─── Records ───

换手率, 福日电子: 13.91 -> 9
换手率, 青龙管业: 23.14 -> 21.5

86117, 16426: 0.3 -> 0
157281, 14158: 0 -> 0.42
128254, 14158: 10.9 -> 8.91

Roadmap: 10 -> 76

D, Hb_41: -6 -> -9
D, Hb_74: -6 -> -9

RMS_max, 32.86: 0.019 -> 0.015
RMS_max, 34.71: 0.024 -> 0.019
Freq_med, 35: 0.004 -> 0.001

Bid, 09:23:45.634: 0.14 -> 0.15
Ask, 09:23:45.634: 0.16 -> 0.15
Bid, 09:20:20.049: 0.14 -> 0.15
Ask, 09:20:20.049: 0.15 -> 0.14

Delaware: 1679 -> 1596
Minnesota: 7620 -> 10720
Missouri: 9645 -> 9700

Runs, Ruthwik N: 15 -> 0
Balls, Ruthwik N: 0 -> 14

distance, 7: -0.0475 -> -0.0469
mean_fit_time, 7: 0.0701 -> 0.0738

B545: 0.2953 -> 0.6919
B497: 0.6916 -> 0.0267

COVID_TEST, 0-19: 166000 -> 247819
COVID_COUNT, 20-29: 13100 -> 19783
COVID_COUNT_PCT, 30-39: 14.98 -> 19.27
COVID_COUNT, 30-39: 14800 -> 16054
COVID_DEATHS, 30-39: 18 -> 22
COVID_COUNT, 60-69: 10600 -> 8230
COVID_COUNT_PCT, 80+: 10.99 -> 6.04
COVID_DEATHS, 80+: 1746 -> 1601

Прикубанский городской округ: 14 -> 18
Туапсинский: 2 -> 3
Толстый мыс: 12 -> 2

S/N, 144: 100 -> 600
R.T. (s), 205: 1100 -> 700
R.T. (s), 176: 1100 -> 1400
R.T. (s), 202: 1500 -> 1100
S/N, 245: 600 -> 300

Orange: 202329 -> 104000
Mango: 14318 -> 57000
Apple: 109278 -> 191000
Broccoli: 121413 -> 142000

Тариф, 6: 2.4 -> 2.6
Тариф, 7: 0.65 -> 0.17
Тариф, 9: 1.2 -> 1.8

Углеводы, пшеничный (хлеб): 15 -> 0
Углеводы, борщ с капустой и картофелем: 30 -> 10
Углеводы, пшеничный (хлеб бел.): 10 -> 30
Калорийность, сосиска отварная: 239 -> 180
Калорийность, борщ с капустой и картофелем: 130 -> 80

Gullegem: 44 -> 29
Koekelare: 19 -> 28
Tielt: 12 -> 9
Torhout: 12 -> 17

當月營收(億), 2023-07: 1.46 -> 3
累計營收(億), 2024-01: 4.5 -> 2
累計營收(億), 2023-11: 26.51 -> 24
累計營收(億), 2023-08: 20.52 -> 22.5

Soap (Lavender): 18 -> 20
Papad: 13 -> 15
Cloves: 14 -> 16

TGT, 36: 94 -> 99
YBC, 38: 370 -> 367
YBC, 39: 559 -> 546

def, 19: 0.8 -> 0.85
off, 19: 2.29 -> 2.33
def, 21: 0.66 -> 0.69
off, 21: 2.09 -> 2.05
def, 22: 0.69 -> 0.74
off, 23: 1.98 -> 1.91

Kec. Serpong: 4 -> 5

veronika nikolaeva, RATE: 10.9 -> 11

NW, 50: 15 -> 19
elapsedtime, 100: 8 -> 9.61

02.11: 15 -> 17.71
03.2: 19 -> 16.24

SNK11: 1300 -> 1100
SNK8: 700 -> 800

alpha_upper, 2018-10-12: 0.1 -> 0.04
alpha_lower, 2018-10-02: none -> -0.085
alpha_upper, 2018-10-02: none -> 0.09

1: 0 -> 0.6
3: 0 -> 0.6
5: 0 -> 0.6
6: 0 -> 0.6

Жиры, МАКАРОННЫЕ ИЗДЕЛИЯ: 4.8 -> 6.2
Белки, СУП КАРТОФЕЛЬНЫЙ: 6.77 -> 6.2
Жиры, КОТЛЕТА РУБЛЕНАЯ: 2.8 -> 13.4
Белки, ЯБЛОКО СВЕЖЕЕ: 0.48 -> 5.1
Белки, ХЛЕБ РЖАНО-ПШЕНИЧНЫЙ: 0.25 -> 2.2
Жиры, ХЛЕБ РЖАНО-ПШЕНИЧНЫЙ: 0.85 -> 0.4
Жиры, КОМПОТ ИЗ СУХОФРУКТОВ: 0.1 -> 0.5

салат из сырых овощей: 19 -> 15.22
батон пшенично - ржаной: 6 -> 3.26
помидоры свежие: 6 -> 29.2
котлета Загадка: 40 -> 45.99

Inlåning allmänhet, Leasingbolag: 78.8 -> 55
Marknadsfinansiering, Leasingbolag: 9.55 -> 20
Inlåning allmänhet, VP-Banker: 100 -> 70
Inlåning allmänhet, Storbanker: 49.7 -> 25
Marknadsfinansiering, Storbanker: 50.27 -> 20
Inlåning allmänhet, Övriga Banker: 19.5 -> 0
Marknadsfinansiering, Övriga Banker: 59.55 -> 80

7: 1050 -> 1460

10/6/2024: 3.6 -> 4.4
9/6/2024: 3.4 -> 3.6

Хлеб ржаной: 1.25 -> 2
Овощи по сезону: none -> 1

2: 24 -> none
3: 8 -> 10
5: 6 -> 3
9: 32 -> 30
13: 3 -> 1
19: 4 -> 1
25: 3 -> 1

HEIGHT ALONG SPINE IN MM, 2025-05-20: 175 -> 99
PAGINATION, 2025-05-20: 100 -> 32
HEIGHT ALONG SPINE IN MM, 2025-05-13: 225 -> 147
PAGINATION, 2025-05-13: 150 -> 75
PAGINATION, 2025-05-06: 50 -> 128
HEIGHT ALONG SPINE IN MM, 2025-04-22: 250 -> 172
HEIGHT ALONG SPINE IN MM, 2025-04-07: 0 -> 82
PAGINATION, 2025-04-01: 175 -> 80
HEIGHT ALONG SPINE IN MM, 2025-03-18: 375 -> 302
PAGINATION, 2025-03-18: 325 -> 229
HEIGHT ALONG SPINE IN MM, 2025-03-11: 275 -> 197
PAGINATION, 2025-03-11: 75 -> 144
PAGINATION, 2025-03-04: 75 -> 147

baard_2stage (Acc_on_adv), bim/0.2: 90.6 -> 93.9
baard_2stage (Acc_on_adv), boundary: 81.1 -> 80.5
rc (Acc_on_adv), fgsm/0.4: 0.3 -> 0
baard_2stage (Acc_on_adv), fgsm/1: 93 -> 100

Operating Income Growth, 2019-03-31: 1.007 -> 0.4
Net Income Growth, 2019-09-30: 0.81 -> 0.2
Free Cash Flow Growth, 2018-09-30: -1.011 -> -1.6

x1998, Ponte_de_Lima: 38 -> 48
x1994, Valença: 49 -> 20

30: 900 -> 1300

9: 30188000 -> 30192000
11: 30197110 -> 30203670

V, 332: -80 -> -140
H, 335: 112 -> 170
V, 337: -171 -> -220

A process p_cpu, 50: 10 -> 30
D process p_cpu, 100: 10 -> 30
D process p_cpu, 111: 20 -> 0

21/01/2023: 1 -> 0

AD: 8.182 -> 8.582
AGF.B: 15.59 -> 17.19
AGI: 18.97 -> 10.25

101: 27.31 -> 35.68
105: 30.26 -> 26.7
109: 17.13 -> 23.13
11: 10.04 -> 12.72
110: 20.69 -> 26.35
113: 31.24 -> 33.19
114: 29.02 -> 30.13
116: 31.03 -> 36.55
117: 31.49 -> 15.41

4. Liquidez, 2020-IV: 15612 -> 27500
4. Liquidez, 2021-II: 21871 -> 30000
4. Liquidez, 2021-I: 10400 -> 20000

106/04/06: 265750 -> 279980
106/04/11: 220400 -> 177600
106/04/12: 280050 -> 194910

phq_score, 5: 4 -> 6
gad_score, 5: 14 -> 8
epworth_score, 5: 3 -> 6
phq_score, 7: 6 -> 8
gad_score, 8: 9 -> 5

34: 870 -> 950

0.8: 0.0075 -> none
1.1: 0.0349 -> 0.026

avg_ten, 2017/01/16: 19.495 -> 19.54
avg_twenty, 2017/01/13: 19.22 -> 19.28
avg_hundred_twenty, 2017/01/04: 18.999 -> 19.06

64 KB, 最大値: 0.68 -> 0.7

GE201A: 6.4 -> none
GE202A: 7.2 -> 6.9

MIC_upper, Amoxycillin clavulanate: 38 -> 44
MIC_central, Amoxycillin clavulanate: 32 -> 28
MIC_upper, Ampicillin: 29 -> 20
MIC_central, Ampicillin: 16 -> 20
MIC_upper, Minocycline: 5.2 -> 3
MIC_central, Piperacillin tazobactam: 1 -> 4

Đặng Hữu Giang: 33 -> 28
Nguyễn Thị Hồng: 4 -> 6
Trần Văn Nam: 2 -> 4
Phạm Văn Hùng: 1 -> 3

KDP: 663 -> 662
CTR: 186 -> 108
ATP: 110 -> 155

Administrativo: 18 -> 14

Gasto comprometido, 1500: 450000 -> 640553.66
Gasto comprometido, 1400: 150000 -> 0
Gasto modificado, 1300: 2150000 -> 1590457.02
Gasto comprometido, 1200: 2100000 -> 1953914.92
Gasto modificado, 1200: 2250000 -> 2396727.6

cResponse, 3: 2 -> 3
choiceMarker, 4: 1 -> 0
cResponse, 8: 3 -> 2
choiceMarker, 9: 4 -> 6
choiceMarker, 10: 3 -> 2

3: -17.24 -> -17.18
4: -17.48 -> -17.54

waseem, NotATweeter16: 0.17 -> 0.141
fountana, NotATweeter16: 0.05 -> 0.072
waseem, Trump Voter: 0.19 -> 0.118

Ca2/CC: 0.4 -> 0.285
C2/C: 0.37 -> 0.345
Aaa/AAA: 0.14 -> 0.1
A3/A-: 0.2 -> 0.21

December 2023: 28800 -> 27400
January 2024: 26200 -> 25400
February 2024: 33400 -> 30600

───

=== What to produce ===
Pull every line with the word "累計營收" from the data.

=== Answer to this exercise ===
累計營收(億), 2024-01: 4.5 -> 2
累計營收(億), 2023-11: 26.51 -> 24
累計營收(億), 2023-08: 20.52 -> 22.5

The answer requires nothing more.